I have kept that bellville washer on the hub. It is an active separation feature. As I think I mentioned somewhere, the difference between the unsprung bellville washer and it’s washer and the friction plate height is very close, I won’t say exact anymore, to the .125mm for each space. When the pressure plate is disengaged, this first plate, at the hub, has to wait its turn to separate. That bellville washer gives a little push to the rest of the plates. I have wondered about a clutch where each pair of plates had a bellville washer. Little dictators, nothing to see move along. I agree more space on the hub for the plates to shift would be where I would start.
I have to think those that designed this clutch had something in mind. The characteristics they were after resulted in some trade offs. This is pure speculation, this bike was designed to be fast through the gears. 2.8 seconds! Is the small amount the clutch lever has to be pulled to initiate a gear change, one of those trade offs? Speed over clunk.
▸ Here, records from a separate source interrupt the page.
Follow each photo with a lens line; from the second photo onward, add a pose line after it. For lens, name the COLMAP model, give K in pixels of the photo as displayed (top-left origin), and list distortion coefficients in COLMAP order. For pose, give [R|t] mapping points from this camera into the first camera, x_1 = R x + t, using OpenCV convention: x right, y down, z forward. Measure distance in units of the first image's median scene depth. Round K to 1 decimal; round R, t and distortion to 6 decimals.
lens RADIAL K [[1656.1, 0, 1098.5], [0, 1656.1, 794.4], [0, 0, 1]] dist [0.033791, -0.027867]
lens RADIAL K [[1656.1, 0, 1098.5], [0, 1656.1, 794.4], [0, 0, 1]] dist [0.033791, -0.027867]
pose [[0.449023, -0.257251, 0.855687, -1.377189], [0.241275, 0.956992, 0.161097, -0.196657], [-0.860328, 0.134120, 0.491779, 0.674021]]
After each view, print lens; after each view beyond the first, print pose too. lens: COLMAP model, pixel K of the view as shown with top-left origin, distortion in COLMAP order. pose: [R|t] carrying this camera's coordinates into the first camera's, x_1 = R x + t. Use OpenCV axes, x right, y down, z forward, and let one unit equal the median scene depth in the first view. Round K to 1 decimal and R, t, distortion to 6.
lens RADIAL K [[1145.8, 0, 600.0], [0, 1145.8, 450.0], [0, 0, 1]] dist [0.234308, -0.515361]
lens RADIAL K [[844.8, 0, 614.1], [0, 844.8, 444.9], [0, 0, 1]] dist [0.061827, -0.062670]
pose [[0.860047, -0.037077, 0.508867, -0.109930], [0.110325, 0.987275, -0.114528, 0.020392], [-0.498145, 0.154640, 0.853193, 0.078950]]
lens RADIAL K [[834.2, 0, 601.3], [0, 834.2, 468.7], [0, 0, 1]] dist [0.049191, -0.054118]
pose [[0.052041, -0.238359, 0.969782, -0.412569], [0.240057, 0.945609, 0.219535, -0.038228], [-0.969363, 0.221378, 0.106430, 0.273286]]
I initially spent weeks trying different ways to add oil. Lack of oil has been the gold standard. I could not change the clunk in any way by trying to increase the oil. This embedded idea of not enough oil I think comes from the wear seen on the hub and pressure plate. I’m starting to think that the ‘clunk’ itself adds to the wear. This rotating mass comes to a sudden stop. Seems there is some sliding of the plates under pressure until they break. One of Patrique Hofmann’s early videos shows the clutch he has removed from his bike. The whole thing was bone dry. The hub and first plate as well as the friction against the pressure plate were worn bare. But all the middle plates looked fine. He remarks that he is surprised it didn’t blow up. There were a few issues with oil nozzle and oil holes. For me this pointed to where the amount of oil was important. The middle of the clutch pack needed just enough oil that it’s shear strength is easily overcome. (Shear strength, that was the word I was looking for. Fluid coupling as a term is more all encompassing. Shear strength is more specific.). At the hub and at the pressure plate is where oil is the most critical.